==== Data supplied
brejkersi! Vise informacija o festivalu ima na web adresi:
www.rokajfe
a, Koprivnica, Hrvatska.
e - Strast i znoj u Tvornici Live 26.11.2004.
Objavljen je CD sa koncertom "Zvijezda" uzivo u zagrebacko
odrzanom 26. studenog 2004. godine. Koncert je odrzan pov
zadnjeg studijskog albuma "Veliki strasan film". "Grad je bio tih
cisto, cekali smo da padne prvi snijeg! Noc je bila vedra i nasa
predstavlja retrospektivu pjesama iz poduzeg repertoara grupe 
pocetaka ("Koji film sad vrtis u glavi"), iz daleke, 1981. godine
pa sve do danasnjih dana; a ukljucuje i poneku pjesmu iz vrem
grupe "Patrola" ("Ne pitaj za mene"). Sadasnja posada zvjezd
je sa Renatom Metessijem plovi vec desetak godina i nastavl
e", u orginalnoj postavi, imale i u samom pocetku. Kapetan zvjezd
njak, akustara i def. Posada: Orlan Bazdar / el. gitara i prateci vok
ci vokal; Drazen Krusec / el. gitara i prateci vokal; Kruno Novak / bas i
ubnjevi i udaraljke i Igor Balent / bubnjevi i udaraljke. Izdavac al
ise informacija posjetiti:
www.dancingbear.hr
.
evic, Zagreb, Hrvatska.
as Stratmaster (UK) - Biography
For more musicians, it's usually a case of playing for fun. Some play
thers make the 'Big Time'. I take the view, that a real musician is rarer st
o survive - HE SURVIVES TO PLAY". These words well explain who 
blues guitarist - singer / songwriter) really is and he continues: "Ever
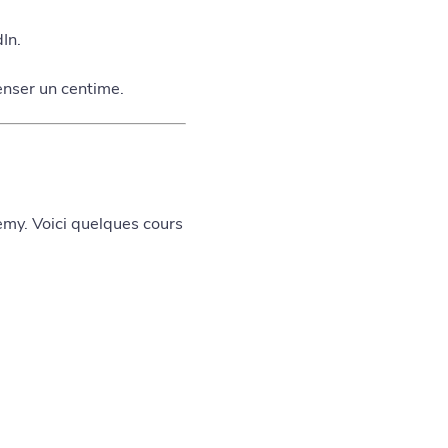
In.
enser un centime.
my. Voici quelques cours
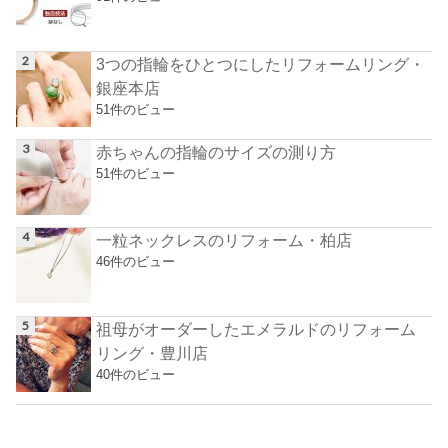
3つの指輪をひとつにしたリフォームリング・
銀座本店
51件のビュー
赤ちゃんの指輪のサイズの測り方
51件のビュー
一粒ネックレスのリフォーム・柏店
46件のビュー
祖母がオーダーしたエメラルドのリフォーム
リング・豊川店
40件のビュー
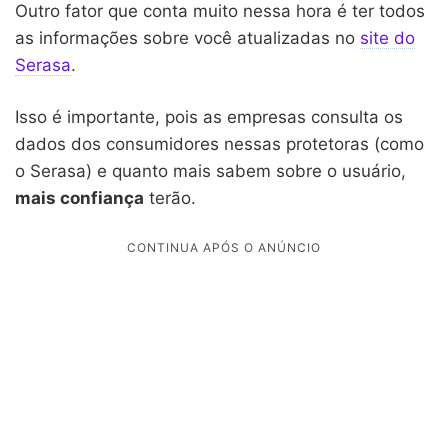
Outro fator que conta muito nessa hora é ter todos
as informações sobre você atualizadas no
site do
Serasa
.
Isso é importante, pois as empresas consulta os
dados dos consumidores nessas protetoras (como
o Serasa) e quanto mais sabem sobre o usuário,
mais confiança
terão.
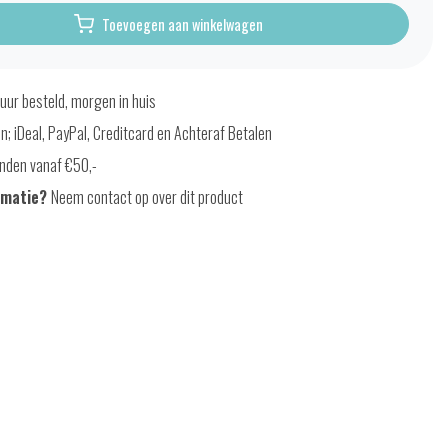
Toevoegen aan winkelwagen
uur besteld, morgen in huis
en; iDeal, PayPal, Creditcard en Achteraf Betalen
nden vanaf €50,-
rmatie?
Neem contact op over dit product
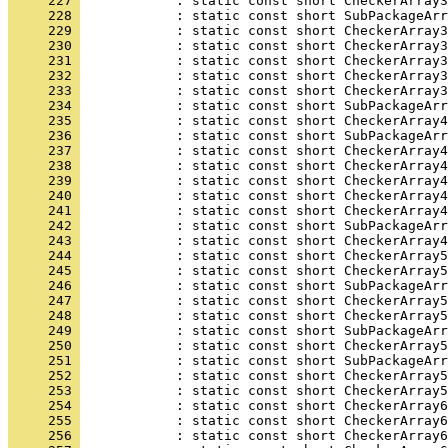
     227 
     228 
     229 
     230 
     231 
     232 
     233 
     234 
     235 
     236 
     237 
     238 
     239 
     240 
     241 
     242 
     243 
     244 
     245 
     246 
     247 
     248 
     249 
     250 
     251 
     252 
     253 
     254 
     255 
     256 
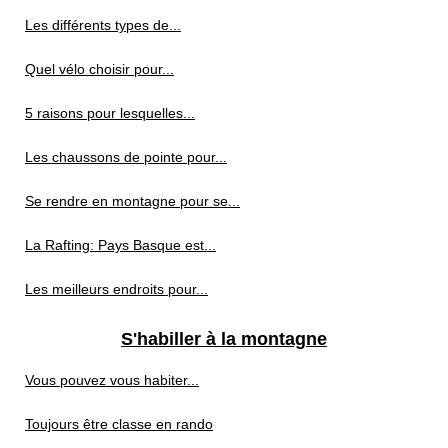
Les différents types de...
Quel vélo choisir pour...
5 raisons pour lesquelles...
Les chaussons de pointe pour...
Se rendre en montagne pour se...
La Rafting: Pays Basque est...
Les meilleurs endroits pour...
S'habiller à la montagne
Vous pouvez vous habiter...
Toujours être classe en rando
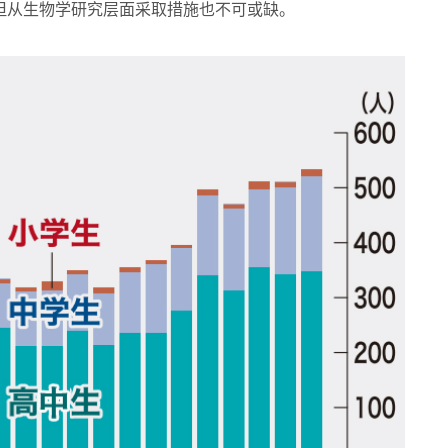
但从生物学研究层面采取措施也不可或缺。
========
▶ [Description of the task]
I'd like the records above given again exactly, please, without the pictures.

▶ [Solution to the problem]
brejkersi! Vise informacija o festivalu ima na web adresi:
www.rokajfe
a, Koprivnica, Hrvatska.
e - Strast i znoj u Tvornici Live 26.11.2004.
Objavljen je CD sa koncertom "Zvijezda" uzivo u zagrebacko
odrzanom 26. studenog 2004. godine. Koncert je odrzan pov
zadnjeg studijskog albuma "Veliki strasan film". "Grad je bio tih
cisto, cekali smo da padne prvi snijeg! Noc je bila vedra i nasa
predstavlja retrospektivu pjesama iz poduzeg repertoara grupe 
pocetaka ("Koji film sad vrtis u glavi"), iz daleke, 1981. godine
pa sve do danasnjih dana; a ukljucuje i poneku pjesmu iz vrem
grupe "Patrola" ("Ne pitaj za mene"). Sadasnja posada zvjezd
je sa Renatom Metessijem plovi vec desetak godina i nastavl
e", u orginalnoj postavi, imale i u samom pocetku. Kapetan zvjezd
njak, akustara i def. Posada: Orlan Bazdar / el. gitara i prateci vok
ci vokal; Drazen Krusec / el. gitara i prateci vokal; Kruno Novak / bas i
ubnjevi i udaraljke i Igor Balent / bubnjevi i udaraljke. Izdavac al
ise informacija posjetiti:
www.dancingbear.hr
.
evic, Zagreb, Hrvatska.
as Stratmaster (UK) - Biography
For more musicians, it's usually a case of playing for fun. Some play
thers make the 'Big Time'. I take the view, that a real musician is rarer st
o survive - HE SURVIVES TO PLAY". These words well explain who 
blues guitarist - singer / songwriter) really is and he continues: "Ever
In.
enser un centime.
my. Voici quelques cours
3つの指輪をひとつにしたリフォームリング・
銀座本店
51件のビュー
赤ちゃんの指輪のサイズの測り方
51件のビュー
一粒ネックレスのリフォーム・柏店
46件のビュー
祖母がオーダーしたエメラルドのリフォーム
リング・豊川店
40件のビュー
Outro fator que conta muito nessa hora é ter todos
as informações sobre você atualizadas no
site do
Serasa
.
Isso é importante, pois as empresas consulta os
dados dos consumidores nessas protetoras (como
o Serasa) e quanto mais sabem sobre o usuário,
mais confiança
terão.
Toevoegen aan winkelwagen
uur besteld, morgen in huis
en; iDeal, PayPal, Creditcard en Achteraf Betalen
nden vanaf €50,-
rmatie?
Neem contact op over dit product
     227 
     228 
     229 
     230 
     231 
     232 
     233 
     234 
     235 
     236 
     237 
     238 
     239 
     240 
     241 
     242 
     243 
     244 
     245 
     246 
     247 
     248 
     249 
     250 
     251 
     252 
     253 
     254 
     255 
     256 
Les différents types de...
Quel vélo choisir pour...
5 raisons pour lesquelles...
Les chaussons de pointe pour...
Se rendre en montagne pour se...
La Rafting: Pays Basque est...
Les meilleurs endroits pour...
S'habiller à la montagne
Vous pouvez vous habiter...
Toujours être classe en rando
但从生物学研究层面采取措施也不可或缺。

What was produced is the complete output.